*** SOURCE MATERIAL ***

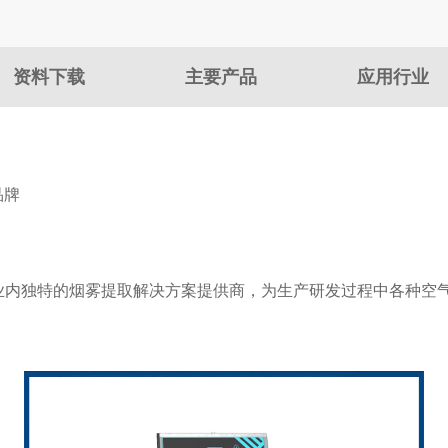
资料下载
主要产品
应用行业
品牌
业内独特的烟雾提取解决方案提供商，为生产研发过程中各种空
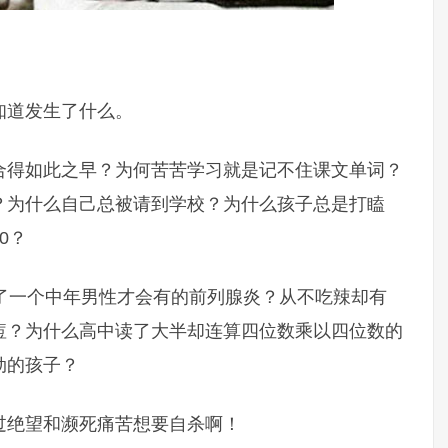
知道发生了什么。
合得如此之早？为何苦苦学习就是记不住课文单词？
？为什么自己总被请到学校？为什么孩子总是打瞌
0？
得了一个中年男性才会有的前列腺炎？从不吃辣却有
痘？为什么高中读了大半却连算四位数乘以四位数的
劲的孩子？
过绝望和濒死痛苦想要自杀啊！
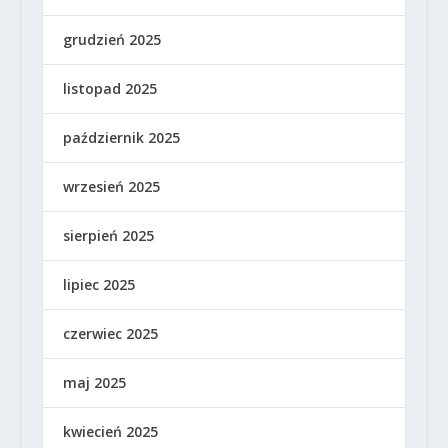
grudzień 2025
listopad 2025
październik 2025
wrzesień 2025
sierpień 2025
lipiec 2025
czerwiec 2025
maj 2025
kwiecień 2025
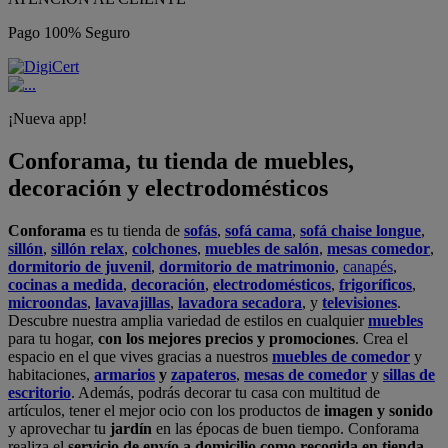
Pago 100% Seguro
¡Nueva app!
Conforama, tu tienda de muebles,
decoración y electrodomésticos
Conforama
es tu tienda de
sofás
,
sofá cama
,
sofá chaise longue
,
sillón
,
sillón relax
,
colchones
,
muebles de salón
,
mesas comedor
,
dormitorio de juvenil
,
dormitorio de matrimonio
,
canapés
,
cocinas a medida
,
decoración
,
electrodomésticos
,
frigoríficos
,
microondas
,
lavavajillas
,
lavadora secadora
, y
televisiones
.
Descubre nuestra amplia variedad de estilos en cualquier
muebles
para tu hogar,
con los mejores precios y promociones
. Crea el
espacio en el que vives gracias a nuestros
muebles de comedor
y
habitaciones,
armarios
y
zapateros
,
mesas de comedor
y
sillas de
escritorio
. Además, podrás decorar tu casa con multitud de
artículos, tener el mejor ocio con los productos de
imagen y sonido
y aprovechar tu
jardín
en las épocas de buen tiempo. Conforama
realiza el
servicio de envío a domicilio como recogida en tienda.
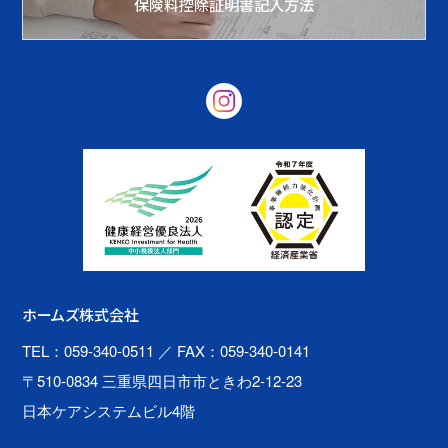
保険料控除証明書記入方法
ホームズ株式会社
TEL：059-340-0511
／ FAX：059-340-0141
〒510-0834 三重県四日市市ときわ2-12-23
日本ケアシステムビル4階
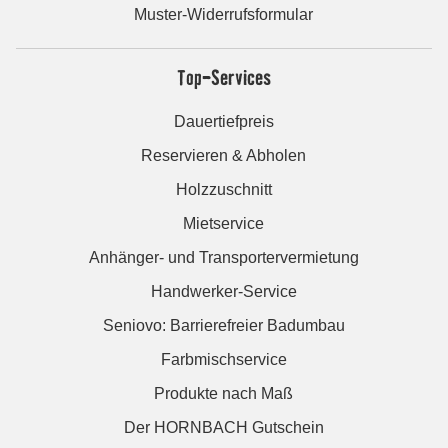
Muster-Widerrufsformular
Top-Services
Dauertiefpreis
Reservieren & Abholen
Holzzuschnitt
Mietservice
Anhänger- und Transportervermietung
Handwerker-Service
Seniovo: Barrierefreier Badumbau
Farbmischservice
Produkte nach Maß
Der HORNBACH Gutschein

*** End of SOURCE MATERIAL ***
*** SOURCE MATERIAL ***

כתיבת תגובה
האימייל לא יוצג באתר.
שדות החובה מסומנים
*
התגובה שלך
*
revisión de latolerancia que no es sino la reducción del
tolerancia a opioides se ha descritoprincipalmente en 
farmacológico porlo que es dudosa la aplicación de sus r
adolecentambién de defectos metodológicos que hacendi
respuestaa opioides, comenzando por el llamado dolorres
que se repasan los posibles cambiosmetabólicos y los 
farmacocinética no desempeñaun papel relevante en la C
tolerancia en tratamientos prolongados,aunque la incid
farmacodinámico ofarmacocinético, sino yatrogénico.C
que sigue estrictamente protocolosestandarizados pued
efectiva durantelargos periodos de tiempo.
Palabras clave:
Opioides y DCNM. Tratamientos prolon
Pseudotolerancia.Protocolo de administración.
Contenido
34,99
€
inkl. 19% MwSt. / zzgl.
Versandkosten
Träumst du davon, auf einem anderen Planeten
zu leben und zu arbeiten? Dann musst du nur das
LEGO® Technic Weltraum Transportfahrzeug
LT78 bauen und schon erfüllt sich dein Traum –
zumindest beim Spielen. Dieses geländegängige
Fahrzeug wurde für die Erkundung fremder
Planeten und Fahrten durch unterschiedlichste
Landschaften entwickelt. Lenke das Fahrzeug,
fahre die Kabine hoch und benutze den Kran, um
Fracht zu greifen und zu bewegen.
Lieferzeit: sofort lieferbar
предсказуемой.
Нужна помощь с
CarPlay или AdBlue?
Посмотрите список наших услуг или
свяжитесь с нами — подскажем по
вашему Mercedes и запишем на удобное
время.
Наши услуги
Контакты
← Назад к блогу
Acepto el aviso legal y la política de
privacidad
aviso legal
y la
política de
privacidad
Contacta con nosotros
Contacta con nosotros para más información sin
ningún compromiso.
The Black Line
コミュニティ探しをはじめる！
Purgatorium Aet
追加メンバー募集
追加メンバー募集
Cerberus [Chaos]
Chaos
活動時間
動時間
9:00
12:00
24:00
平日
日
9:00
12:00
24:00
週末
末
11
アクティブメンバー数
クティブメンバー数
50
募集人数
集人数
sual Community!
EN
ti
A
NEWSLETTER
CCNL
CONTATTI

*** End of SOURCE MATERIAL ***
*** SOURCE MATERIAL ***

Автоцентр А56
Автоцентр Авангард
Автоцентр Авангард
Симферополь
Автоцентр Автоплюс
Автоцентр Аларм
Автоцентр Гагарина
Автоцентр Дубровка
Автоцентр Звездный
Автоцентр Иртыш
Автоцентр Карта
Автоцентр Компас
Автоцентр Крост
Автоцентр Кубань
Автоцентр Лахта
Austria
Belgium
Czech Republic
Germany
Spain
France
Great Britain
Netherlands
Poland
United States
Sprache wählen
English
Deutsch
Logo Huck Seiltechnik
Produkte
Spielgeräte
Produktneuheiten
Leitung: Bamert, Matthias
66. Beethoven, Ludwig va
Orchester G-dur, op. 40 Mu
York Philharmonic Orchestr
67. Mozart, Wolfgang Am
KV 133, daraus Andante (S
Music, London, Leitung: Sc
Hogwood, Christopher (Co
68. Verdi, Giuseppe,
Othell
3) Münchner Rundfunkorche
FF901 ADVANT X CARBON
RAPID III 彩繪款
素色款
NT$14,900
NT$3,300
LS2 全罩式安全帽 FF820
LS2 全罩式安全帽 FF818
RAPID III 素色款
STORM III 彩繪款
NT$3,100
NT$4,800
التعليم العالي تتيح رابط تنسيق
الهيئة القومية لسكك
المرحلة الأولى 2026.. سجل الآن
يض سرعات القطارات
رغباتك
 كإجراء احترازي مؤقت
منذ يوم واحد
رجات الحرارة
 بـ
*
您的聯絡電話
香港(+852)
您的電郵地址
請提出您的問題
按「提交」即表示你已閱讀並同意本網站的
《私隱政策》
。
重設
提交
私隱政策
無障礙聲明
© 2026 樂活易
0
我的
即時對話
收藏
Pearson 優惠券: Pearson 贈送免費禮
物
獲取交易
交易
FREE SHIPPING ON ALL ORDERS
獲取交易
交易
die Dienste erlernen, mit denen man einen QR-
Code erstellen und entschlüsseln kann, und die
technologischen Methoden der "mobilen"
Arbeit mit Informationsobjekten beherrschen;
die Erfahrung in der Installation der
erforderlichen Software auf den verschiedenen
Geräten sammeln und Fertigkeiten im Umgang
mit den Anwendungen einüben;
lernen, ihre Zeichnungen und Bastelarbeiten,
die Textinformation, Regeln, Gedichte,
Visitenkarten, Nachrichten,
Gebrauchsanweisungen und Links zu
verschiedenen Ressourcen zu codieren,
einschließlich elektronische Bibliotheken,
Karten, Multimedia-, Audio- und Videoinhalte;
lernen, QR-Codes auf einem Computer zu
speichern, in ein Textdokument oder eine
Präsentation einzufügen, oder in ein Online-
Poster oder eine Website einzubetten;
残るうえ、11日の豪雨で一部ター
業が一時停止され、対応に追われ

*** End of SOURCE MATERIAL ***

_EXERCISE INSTRUCTIONS_: Everything above from the line containing "United States" through the line containing "業が一時停止され、対応に追われ" must be copied exactly. Nothing outside that range belongs in the answer.

_ANSWER TO THIS TASK_:
United States
Sprache wählen
English
Deutsch
Logo Huck Seiltechnik
Produkte
Spielgeräte
Produktneuheiten
Leitung: Bamert, Matthias
66. Beethoven, Ludwig va
Orchester G-dur, op. 40 Mu
York Philharmonic Orchestr
67. Mozart, Wolfgang Am
KV 133, daraus Andante (S
Music, London, Leitung: Sc
Hogwood, Christopher (Co
68. Verdi, Giuseppe,
Othell
3) Münchner Rundfunkorche
FF901 ADVANT X CARBON
RAPID III 彩繪款
素色款
NT$14,900
NT$3,300
LS2 全罩式安全帽 FF820
LS2 全罩式安全帽 FF818
RAPID III 素色款
STORM III 彩繪款
NT$3,100
NT$4,800
التعليم العالي تتيح رابط تنسيق
الهيئة القومية لسكك
المرحلة الأولى 2026.. سجل الآن
يض سرعات القطارات
رغباتك
 كإجراء احترازي مؤقت
منذ يوم واحد
رجات الحرارة
 بـ
*
您的聯絡電話
香港(+852)
您的電郵地址
請提出您的問題
按「提交」即表示你已閱讀並同意本網站的
《私隱政策》
。
重設
提交
私隱政策
無障礙聲明
© 2026 樂活易
0
我的
即時對話
收藏
Pearson 優惠券: Pearson 贈送免費禮
物
獲取交易
交易
FREE SHIPPING ON ALL ORDERS
獲取交易
交易
die Dienste erlernen, mit denen man einen QR-
Code erstellen und entschlüsseln kann, und die
technologischen Methoden der "mobilen"
Arbeit mit Informationsobjekten beherrschen;
die Erfahrung in der Installation der
erforderlichen Software auf den verschiedenen
Geräten sammeln und Fertigkeiten im Umgang
mit den Anwendungen einüben;
lernen, ihre Zeichnungen und Bastelarbeiten,
die Textinformation, Regeln, Gedichte,
Visitenkarten, Nachrichten,
Gebrauchsanweisungen und Links zu
verschiedenen Ressourcen zu codieren,
einschließlich elektronische Bibliotheken,
Karten, Multimedia-, Audio- und Videoinhalte;
lernen, QR-Codes auf einem Computer zu
speichern, in ein Textdokument oder eine
Präsentation einzufügen, oder in ein Online-
Poster oder eine Website einzubetten;
残るうえ、11日の豪雨で一部ター
業が一時停止され、対応に追われ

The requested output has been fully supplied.